No-show in Mexico: political gaffe?

Leftist presidential candidate Lopez Obrador skipped Tuesday night's debate.

April 27, 2006

There was ruling National Action Party (PAN) candidate Felipe Calderón Hinojosa looking dapper, smiling at the camera and holding up a picture of a luxury Miami apartment. He claims his rival, former governor of Tabasco, Roberto Madrazo Pintado, didn't pay taxes on.

There was Mr. Madrazo, knocking former energy minister Mr. Calderón, waving newspaper reports of recent crime and corruption under his party's watch, and promising a fresh start with his Institutional Revolutionary Party (PRI), which ruled Mexico for most of the last century.

There were Roberto Campa and Patricia Mercado, two minor candidates using their 15 minutes of fame to attack both Madrazo and Calderón, and push proposals on everything from the environment to exercise classes in high schools.

And there, in the corner was an empty lectern, standing in for leftist leader Andrés Manuel López Obrador, long seen as the man to beat in Mexico's July elections. The Democratic Revolution Party (PRD) leader decided to skip the first of two presidential debates this Tuesday night.

"The battle for the silver medal," was how Mr. López Obrador's campaign manager Jésus Ortega described the debate, which is only the third time such an exercise has been held in Mexico. For decades election fraud and government intervention practically guaranteed victory for the outgoing president's hand-picked successor.

But, say observers, López Obrador may have miscalculated. The decision to stay away, possibly to portray himself as an underdog, under attack by all the rest, seems to have backfired.

"He had something better to do?" wondered Isaias Juarez, a night watchman and self-described "disappointed López Obrador supporter," who watched the two-hour debate on a small TV outside a private home he was guarding.

Contrary to expectations, the candidates barely even mentioned López Obrador at the debate, depriving him of a "victim" role. "He didn't come to this debate because he doesn't have viable proposals," Calderón said of López Obrador in his opening remarks, and left it at that.

Instead, the four other presidential hopefuls took the opportunity to engage in a fairly substantive - if slightly stiff - exchange on the economy and development, laying out plans for housing, energy, labor, poverty alleviation, and social and sustainable development.

"It was not the most entertaining [debate], but still better than expected," says Ana Paula Ordorica, a political columnist for the daily Excelsior newspaper, summing up the prevailing evaluation of the event by the Mexican press.

López Obrador, who has worried some in Washington by promising to end two decades of US-backed, free-market reforms and pump money into welfare programs and big infrastructure projects, was the debate's "clear loser," says Ms.

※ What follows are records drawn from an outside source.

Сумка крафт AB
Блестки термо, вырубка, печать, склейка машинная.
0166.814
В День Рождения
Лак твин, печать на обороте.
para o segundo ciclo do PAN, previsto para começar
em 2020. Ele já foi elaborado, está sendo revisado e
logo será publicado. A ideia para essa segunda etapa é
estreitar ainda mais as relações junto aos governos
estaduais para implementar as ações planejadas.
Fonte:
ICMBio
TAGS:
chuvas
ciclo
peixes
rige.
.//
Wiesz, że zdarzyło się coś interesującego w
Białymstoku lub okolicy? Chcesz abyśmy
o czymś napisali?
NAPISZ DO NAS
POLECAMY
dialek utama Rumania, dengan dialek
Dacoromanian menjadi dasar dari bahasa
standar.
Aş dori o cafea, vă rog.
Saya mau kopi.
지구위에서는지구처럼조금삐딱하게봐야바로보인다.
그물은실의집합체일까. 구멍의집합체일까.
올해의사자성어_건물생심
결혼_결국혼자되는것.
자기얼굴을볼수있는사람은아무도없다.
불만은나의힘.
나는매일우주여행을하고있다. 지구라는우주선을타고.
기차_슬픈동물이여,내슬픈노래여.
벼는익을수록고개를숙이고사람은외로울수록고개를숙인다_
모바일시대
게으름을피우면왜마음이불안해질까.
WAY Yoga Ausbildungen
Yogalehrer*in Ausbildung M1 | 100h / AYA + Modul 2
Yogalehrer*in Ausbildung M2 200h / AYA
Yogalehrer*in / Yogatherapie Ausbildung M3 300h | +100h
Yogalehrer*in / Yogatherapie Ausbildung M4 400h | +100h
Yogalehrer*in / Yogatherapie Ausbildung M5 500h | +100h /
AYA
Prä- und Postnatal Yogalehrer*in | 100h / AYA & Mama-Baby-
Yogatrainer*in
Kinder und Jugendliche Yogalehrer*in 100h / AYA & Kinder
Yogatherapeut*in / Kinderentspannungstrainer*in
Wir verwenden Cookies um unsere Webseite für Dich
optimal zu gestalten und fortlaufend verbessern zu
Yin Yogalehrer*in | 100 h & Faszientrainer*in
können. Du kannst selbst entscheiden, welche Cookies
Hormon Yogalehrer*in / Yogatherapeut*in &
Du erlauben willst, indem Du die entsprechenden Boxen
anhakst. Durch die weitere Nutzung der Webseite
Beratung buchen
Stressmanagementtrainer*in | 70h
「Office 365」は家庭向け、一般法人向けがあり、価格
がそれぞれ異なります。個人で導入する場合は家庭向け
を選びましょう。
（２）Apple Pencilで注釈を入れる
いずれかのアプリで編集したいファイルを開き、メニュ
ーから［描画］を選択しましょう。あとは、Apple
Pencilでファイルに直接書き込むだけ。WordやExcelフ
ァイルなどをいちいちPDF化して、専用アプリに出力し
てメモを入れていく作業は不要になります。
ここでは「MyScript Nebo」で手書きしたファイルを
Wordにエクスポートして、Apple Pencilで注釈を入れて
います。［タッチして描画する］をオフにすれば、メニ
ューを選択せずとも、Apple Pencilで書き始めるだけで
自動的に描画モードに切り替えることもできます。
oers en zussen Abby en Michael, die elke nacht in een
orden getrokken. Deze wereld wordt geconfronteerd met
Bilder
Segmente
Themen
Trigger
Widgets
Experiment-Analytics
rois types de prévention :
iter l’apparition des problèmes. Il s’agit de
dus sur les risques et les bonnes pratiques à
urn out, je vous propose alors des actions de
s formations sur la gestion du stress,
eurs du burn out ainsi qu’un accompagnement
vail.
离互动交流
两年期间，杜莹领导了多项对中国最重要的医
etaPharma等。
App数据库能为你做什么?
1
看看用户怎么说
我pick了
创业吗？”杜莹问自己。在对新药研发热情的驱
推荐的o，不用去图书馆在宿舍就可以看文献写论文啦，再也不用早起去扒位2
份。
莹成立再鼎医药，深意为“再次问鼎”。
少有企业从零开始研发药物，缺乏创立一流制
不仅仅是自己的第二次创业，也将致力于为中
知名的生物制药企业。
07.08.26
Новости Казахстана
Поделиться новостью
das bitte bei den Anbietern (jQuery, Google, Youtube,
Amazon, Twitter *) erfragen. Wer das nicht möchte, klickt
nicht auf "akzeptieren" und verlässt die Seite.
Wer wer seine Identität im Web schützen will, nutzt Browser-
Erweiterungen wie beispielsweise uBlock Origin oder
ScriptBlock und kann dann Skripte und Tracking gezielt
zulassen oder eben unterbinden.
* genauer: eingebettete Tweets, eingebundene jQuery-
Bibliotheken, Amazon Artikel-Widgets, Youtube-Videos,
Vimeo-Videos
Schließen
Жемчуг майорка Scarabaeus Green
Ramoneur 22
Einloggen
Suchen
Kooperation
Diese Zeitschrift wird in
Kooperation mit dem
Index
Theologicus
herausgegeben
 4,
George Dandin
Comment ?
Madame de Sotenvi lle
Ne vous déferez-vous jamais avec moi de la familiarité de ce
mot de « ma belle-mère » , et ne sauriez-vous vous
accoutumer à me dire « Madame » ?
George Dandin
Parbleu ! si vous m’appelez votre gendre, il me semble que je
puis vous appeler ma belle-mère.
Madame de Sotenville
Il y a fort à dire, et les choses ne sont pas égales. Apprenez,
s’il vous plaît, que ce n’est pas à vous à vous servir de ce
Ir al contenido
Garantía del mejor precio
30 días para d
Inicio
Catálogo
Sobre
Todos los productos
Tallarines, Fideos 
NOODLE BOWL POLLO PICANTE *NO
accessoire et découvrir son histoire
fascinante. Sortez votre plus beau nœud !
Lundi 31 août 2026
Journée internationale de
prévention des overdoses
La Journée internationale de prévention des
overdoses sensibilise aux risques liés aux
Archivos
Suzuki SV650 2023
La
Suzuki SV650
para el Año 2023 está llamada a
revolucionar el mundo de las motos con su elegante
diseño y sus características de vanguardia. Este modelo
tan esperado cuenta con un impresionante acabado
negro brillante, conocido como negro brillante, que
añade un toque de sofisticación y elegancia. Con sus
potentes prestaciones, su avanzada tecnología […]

Ordorica. "After all the pre-debate talk about how the empty podium would be a center of attention, it was out of focus. López Obrador was truly absent. It seemed he did not care enough to be part of the discussion," she says.

Just last month López Obrador was still holding a substantial lead over the other candidates. But in recent weeks his numbers have fallen, and a poll in the daily newspaper Reforma Tuesday had him behind Calderón for the first time. The poll, conducted before the debate, found 38 percent support for Calderón. López Obrador garnered 35 percent support, and Madrazo was behind with 23 percent.

For López Obrador, the drop in the poll numbers comes after increased sparring with his rivals, during which the fiery former mayor began referring to President Vicente Fox, who is constitutionally barred from running but is supporting Calderón, as a chachalaca - a large wild bird known for screeching loudly. Calderón, meanwhile, began running advertisements accusing López Obrador of being "a danger to Mexico" who would destroy the country's finances, taunting him for not having the courage to join the debate, and comparing him to firebrand Venezuelan President Hugo Chávez.

But pollster César Morones, director of the Institute of Marketing and Opinion, says Obrador's dip is temporary, and that his no-show at the debate will have no long-term impact on the July 2nd elections. "More people were watching a telenovela than the debate Tuesday," he says, referring to the popular soap operas and noting the lack of general interest in substantive political debate in the country.

A second debate, scheduled for June 6, is to focus on politics and government - public safety and corruption, governability, foreign relations, and immigration. López Obrador has promised to be there.

Ms. Harman is Latin America correspondent for the Monitor and USA Today.